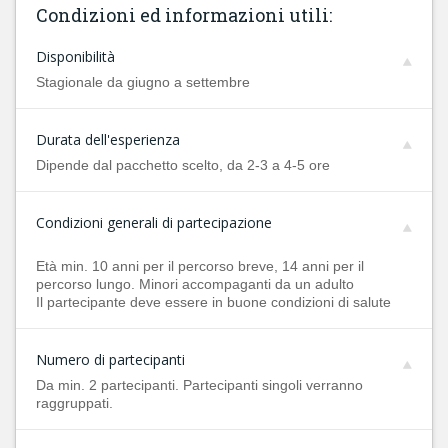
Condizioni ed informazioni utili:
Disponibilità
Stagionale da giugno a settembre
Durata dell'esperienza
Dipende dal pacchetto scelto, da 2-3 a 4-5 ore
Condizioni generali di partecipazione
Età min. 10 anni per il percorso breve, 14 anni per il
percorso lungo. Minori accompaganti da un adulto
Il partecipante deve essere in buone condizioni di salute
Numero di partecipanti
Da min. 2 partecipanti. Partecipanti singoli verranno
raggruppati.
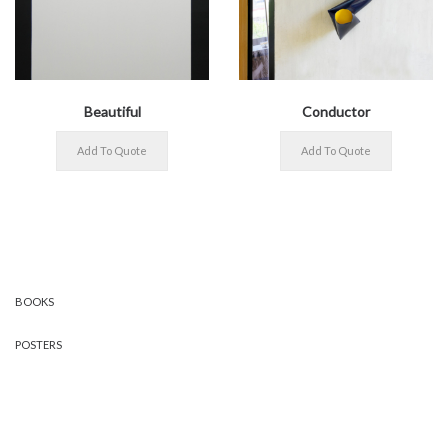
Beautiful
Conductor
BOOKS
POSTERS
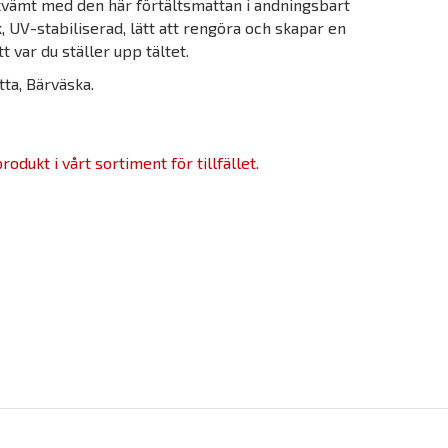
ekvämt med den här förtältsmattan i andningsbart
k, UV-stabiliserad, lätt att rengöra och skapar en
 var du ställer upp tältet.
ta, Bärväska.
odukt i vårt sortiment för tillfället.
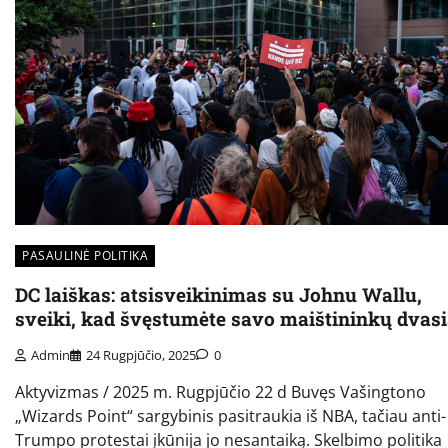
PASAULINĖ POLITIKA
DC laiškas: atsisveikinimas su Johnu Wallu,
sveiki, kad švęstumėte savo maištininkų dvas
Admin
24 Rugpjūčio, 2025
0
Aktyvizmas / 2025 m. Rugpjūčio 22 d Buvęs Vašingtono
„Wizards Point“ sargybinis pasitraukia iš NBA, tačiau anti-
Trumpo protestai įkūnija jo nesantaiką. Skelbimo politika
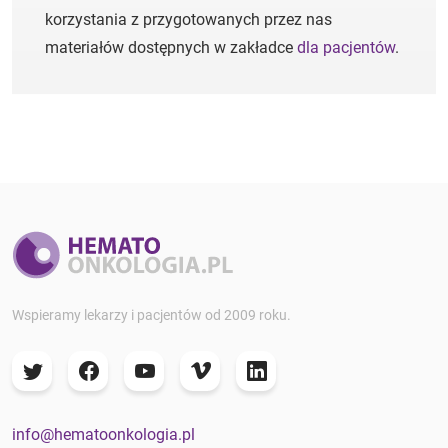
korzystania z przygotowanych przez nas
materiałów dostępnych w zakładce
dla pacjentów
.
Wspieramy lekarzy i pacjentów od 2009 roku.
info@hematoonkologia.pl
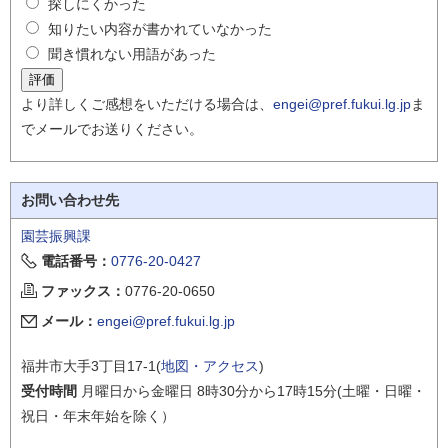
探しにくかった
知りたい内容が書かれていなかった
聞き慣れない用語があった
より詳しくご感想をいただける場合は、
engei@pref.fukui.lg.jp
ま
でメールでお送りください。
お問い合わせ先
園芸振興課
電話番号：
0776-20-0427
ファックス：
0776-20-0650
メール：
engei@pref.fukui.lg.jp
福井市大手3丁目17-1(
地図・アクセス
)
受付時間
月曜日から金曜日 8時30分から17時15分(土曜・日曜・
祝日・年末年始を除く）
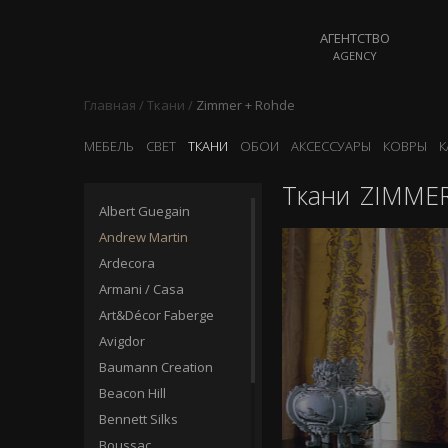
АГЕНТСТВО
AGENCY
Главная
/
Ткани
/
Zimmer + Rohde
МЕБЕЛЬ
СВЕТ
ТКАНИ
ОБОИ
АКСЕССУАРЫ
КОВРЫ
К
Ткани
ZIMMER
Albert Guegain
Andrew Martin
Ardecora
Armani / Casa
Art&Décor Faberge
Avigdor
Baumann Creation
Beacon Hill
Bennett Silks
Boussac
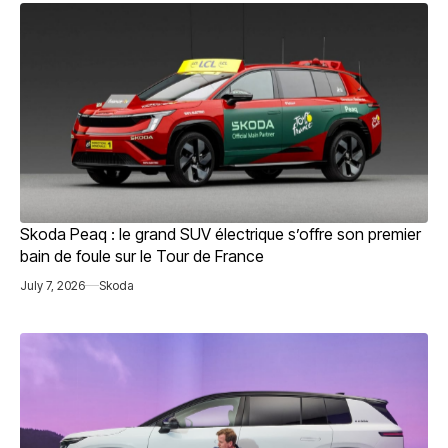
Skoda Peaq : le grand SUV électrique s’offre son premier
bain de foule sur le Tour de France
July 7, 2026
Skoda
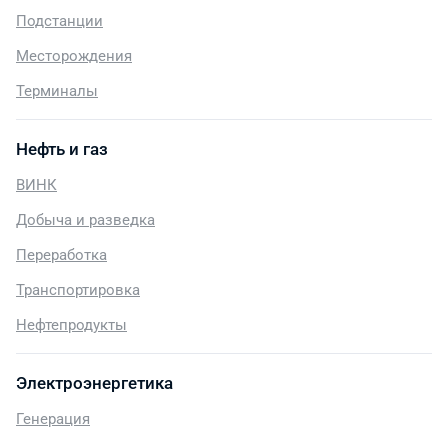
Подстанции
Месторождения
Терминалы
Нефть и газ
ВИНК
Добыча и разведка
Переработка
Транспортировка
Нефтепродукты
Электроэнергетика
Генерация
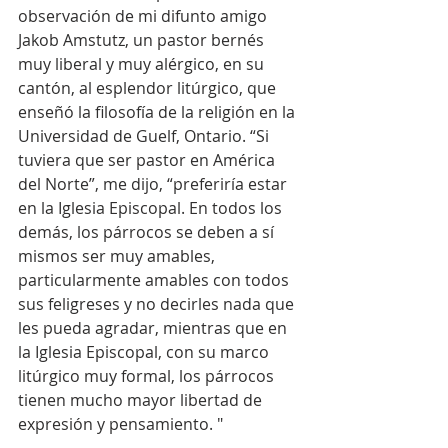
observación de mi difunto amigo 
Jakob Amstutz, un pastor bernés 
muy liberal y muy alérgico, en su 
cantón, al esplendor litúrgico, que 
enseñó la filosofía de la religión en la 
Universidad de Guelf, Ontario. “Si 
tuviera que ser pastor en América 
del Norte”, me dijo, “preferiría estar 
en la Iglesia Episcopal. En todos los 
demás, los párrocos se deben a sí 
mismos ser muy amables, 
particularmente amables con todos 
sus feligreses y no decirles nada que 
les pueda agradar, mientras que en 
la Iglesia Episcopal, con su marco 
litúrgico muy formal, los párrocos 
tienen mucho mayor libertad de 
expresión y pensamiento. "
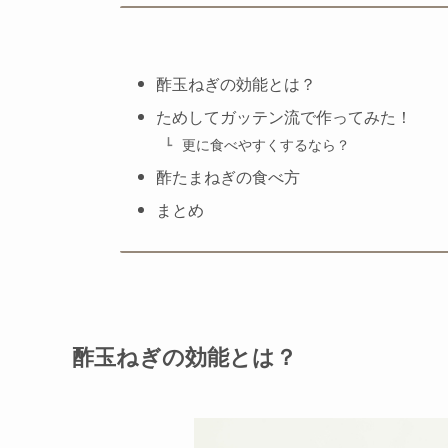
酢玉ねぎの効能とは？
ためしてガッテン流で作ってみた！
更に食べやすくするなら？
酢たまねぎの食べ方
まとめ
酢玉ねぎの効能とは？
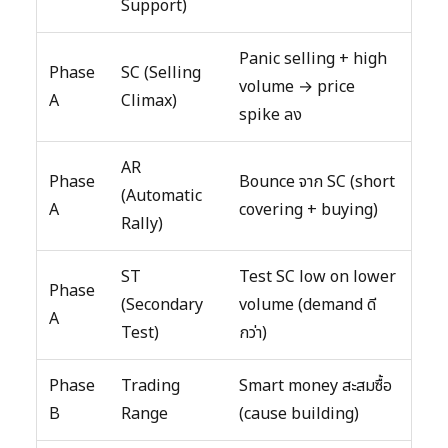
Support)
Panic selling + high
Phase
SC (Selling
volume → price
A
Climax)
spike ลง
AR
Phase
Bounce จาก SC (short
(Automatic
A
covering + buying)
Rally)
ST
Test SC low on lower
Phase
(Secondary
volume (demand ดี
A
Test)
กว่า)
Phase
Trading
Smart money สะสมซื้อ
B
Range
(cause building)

┄┄┄┄┄┄┄┄┄┄

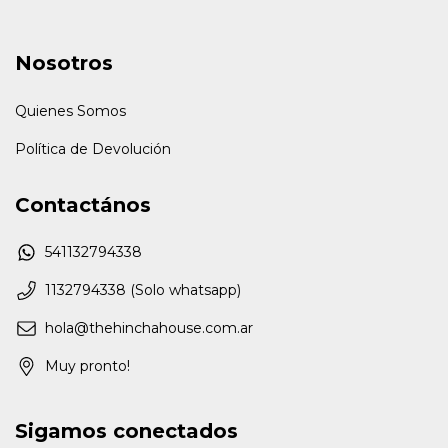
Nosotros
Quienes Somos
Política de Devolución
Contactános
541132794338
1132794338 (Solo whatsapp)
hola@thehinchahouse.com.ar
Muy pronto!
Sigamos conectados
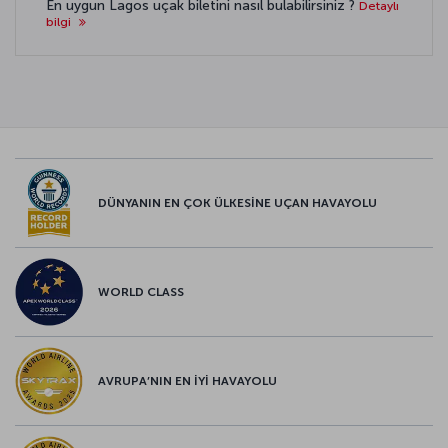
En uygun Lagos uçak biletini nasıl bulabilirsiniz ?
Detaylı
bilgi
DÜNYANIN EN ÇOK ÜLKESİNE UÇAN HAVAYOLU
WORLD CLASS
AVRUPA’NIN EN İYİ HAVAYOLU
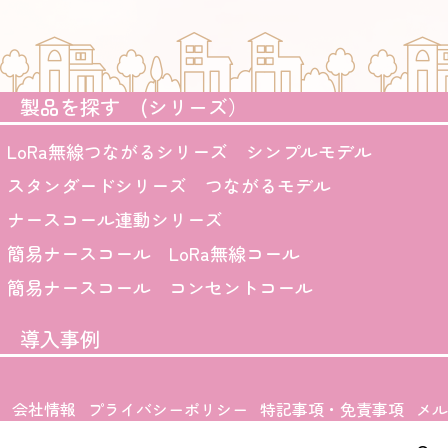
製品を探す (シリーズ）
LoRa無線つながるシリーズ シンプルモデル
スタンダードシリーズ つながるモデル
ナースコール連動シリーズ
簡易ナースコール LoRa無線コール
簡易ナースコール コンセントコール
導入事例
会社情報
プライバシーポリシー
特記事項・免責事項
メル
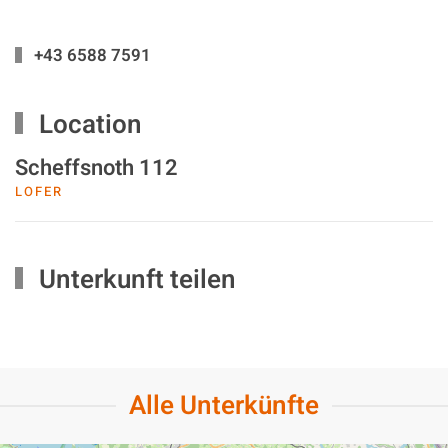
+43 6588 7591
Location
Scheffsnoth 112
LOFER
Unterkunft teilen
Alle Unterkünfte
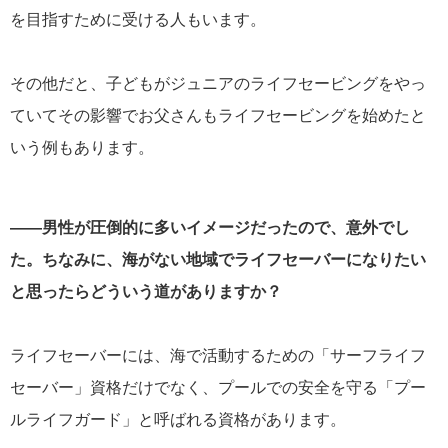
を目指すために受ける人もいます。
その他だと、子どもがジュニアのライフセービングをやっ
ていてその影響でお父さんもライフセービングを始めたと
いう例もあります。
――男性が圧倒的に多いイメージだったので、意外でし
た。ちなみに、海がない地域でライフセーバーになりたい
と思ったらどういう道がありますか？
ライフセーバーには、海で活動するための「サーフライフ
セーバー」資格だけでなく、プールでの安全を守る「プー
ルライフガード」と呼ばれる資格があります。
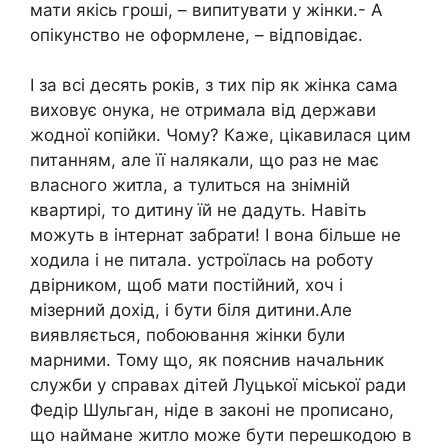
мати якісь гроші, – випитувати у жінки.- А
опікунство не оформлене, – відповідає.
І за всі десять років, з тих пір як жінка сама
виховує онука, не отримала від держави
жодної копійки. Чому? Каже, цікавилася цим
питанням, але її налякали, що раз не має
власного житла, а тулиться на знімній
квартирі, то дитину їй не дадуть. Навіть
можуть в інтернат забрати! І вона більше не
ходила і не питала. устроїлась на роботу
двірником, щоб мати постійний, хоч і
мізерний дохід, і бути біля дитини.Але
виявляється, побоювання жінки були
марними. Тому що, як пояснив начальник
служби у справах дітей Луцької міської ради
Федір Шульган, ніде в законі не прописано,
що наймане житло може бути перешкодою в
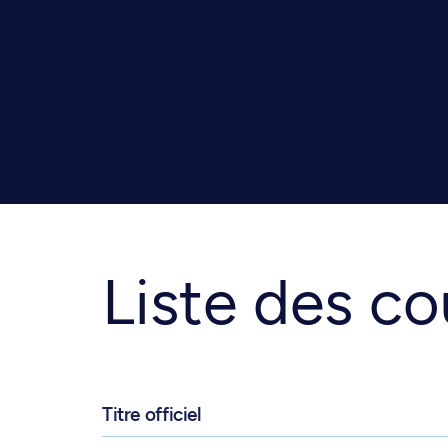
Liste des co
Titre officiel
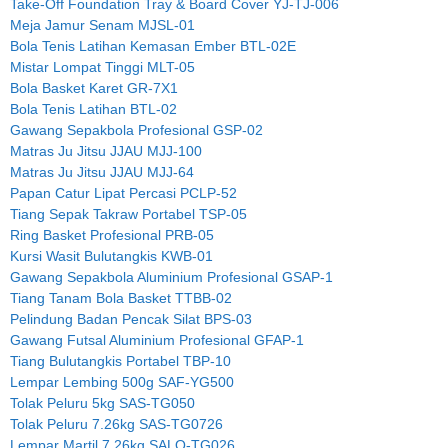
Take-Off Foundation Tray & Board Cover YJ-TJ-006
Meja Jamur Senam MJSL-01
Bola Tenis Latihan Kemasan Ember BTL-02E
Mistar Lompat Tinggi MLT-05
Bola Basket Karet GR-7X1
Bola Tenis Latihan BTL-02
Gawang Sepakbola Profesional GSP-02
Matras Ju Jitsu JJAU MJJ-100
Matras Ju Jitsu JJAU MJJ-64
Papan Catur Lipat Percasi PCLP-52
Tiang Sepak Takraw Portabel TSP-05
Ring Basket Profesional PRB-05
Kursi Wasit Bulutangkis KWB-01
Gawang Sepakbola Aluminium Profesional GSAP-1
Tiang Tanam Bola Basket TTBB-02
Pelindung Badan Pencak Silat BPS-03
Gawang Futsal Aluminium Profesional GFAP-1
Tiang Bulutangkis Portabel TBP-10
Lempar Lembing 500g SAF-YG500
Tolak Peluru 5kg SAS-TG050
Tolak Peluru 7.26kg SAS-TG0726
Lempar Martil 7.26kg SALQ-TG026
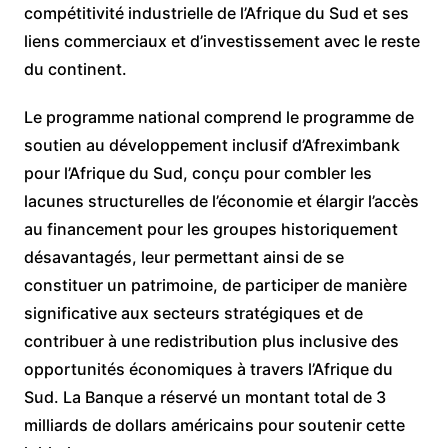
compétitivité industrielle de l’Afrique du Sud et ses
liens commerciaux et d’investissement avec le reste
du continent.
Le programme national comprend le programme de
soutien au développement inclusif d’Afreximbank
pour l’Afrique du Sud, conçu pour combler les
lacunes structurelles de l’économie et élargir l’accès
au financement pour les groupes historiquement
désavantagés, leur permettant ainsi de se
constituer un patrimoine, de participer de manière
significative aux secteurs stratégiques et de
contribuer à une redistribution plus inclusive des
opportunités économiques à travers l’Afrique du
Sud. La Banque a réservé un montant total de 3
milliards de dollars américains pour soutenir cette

┄┄┄┄┄┄┄┄┄┄

* TASK ITEM:
Copy the lines from the one containing "En uygun Lagos" through the one containing "Alle Unterkünfte", substituting "Adresse" for "Location" and leaving everything else unchanged. Leave the pictures out of your answer.

* ANSWER SPACE:
En uygun Lagos uçak biletini nasıl bulabilirsiniz ?
Detaylı
bilgi
DÜNYANIN EN ÇOK ÜLKESİNE UÇAN HAVAYOLU
WORLD CLASS
AVRUPA’NIN EN İYİ HAVAYOLU
製品を探す (シリーズ）
LoRa無線つながるシリーズ シンプルモデル
スタンダードシリーズ つながるモデル
ナースコール連動シリーズ
簡易ナースコール LoRa無線コール
簡易ナースコール コンセントコール
導入事例
会社情報
プライバシーポリシー
特記事項・免責事項
メル
+43 6588 7591
Adresse
Scheffsnoth 112
LOFER
Unterkunft teilen
Alle Unterkünfte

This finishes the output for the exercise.